**ОТРЫВОК ДЛЯ ЧТЕНИЯ:**

-=-=-=-=-

Геннадий Прашкевич - Красный сфинкс
На том и разошлись, пьяные и заплаканные.
Дом еще пребывал в благодушном настроении, когда зять снял со стены подлинного Ренуара и повесил картину неизвестного художника, изображавшую преследование волками ночью в степи какого-то перепуганного всадника в рыжей шубе. Дом еще долго недоумевал, разглядывая, как седой кандидат гуманитарных наук прилаживает в ванне самогонный аппарат, а дворничиха мерит швейным метром стены и шевелит губами…»
Печатать рассказы было трудно. Особенно такие рассказы.
Приходилось постоянно искать любые возможности для заработка.

-=-=-=-=-

**БЛОК ДАННЫХ:**
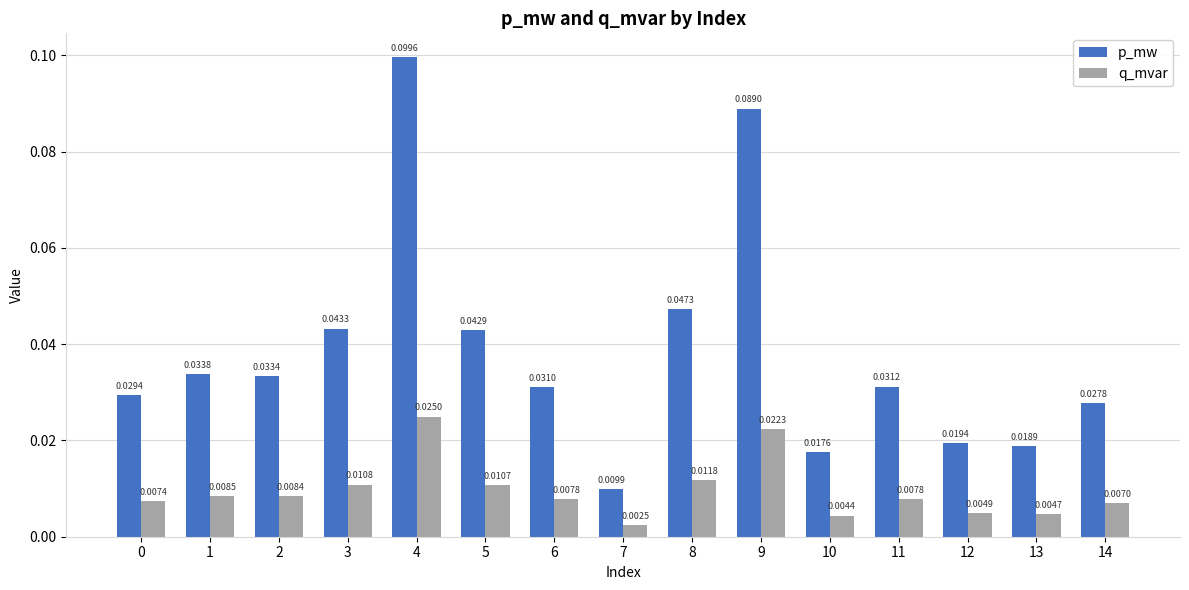

Rank the series by their maximum value, from highest to lowest.

p_mw, q_mvar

-=-=-=-=-

**ВОПРОСЫ ПО МАТЕРИАЛУ:**
A - Перескажите короче, в виде списка, абзац отрывка, который начинается словами «Дом еще пребывал в благодушном настроении». Главные факты должны остаться.
B - Кого, согласно отрывку, преследовали волки на картине неизвестного художника?
C - Какое обстоятельство, названное в отрывке перед фразой «Приходилось постоянно искать любые возможности для заработка», объясняет эту необходимость?

**ОТВЕТЫ К ЗАДАНИЯМ:**
A -
- Зять снял со стены подлинного Ренуара.
- Вместо него он повесил картину неизвестного художника: ночью в степи волки гонятся за перепуганным всадником в рыжей шубе.
- Дом долго недоумевал, глядя, как седой кандидат гуманитарных наук прилаживает в ванне самогонный аппарат.
- Дворничиха мерила стены швейным метром и шевелила губами.

B - Перепуганного всадника в рыжей шубе.

C - Печатать рассказы было трудно, особенно такие рассказы.